==== DATA ====

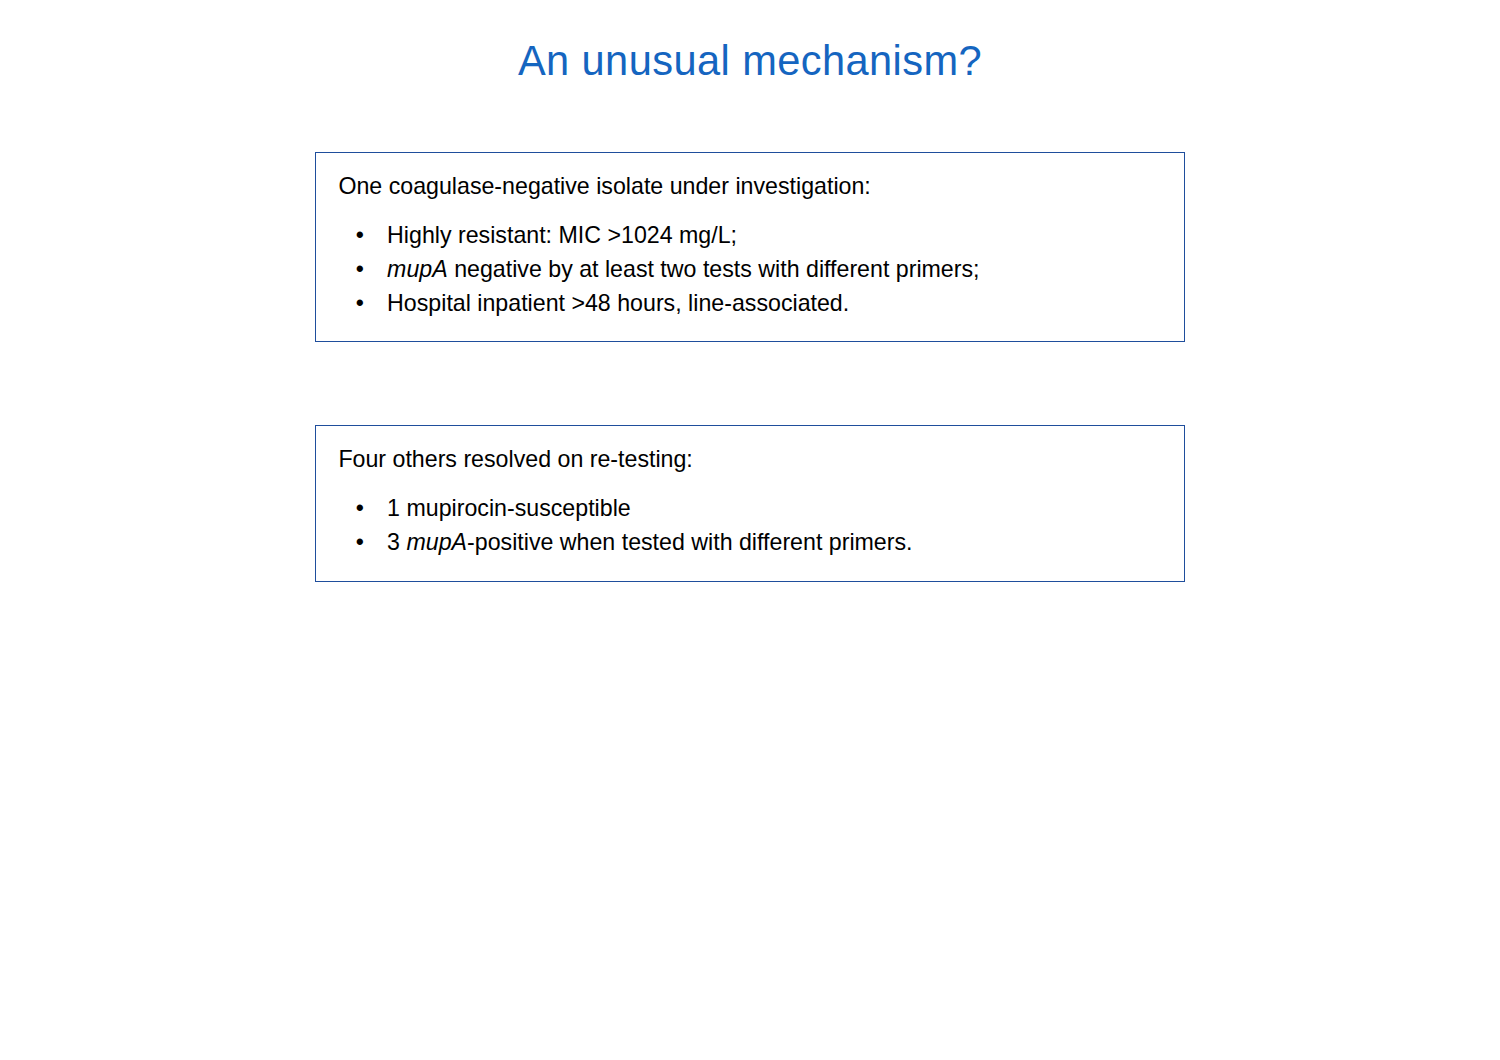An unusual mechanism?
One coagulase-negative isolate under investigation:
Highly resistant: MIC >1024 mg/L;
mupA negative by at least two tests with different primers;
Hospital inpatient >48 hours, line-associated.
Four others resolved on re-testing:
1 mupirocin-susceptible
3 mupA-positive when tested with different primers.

====

> EXERCISE DETAILS
Without including any pictures, output each entry above exactly as it appears.

> EXERCISE ANSWER
An unusual mechanism?
One coagulase-negative isolate under investigation:
Highly resistant: MIC >1024 mg/L;
mupA negative by at least two tests with different primers;
Hospital inpatient >48 hours, line-associated.
Four others resolved on re-testing:
1 mupirocin-susceptible
3 mupA-positive when tested with different primers.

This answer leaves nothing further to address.